Yes! Like a small kosmo?
excellent @Jos, really cool !
you will still miss an arm like in the last video of Sam with the glove
Hmm, giving me ideas. I made these last year:
(based on these 3D printed Googly eyes) and I guess I could order some ultrasonic sensors from China. Or I’ll just keep it simple and use a PIR sensor and an FS90R and have it roll its eyes when it detects humans…
I ordered some foot pedals to be able to control e.g. a filter cut off frequency or resonance or whatever when I’m playing an both my hands are busy. But I’m also thinking of using one of these directional sensitive gyroscope thingies as a source for midi control data.
No, it uses 0…+5V.
See here:
and here:
Yeah I was interested in AEModular, I found it cool to be able to put it in a backpack along with some batteries and a bluetooth speaker with line-in. Then I had a chance to play a bit with an Eurorack synth, and I found it small-ish, so I just forgot about AEM and Eurorack and I decided to make a big format modular, first I thought MOTM compatible, then Sam started to sell PCBs… now everything is on it’s way from Asia (that is, everything but ONE component I must have forgotten, Murphy’s law…)
But if you have really small fingers, around 435Euros (or even 328Euros for the smallest system) for a complete real modular synth is a bargain.
I may still get one when my Kosmo one is “complete enough” (if that makes any sense for a modular )
[I’m digging deeper and deeper in this forum, always interesting stuff to find…]
Thank you for linking the document, I read it a while ago and it’s been greatly updated since then.
The single 5v thing has been puzzling me for some time as op amps for filters and vca’s normally need a negative voltage to handle AC signals (audio signals).
I imagine that there is some kind of inverter within those modules to take +5v and create a bipolar -/+5v supply.
I’m genuinely interested to find out how he does this!
No there is no negative voltage, not even “local” to a module.
Like the DIY Info page says :
Audio signals are usually “centered” to +2.5V, the typical audio level is 3V overall (so the audio swings between +1V and +4V). Some outputs like pulsewaves on the oscillator modules use the full range of 0-5V.
There are single supply OpAmps working down to 5V, but this is quite a pain to adapt any “classic” analog DIY module.
I think I get it, for example an ms20 filter in this format would have vref as half of 5v giving +/- 2.5 volts.
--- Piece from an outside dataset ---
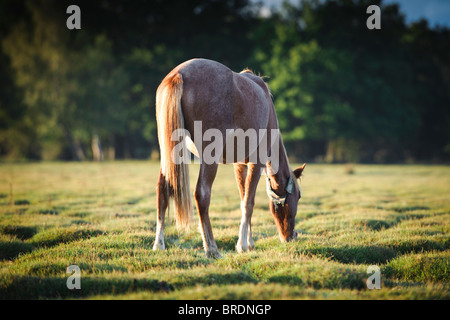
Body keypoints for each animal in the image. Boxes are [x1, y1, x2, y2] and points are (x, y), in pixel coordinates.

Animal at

I just didn’t know that they could go that low and still work as they should but I guess the audio levels are much lower than normal modular levels.
It won’t work with TL072/4 OpAmps…
You need something like an LM358 (there are many others…)
I don’t know of a 13700 (OTA) equivalent for 0-5V, but they must certainly exist, too.
The audio level is about 3Vpp, vs more or less 10Vpp for Eurorack/Kosmo.
With a 5 V supply, an LM358 can only reliably handle 0-3 V in so might not be ideal. Haven’t looked at any of their designs, but it sounds like they expect you to use rail-to-rail amplifiers (which have more complex input stages to handle voltages close to the rails, and tend to be quite a bit more expensive).
I stopped looking for DIY when I decided AEM was to small for me…
Anyway, LM358 is the only one I remember… and it may not even work
Do you know of any OTA for 0-5V use ?
I’m super curious about the can as well!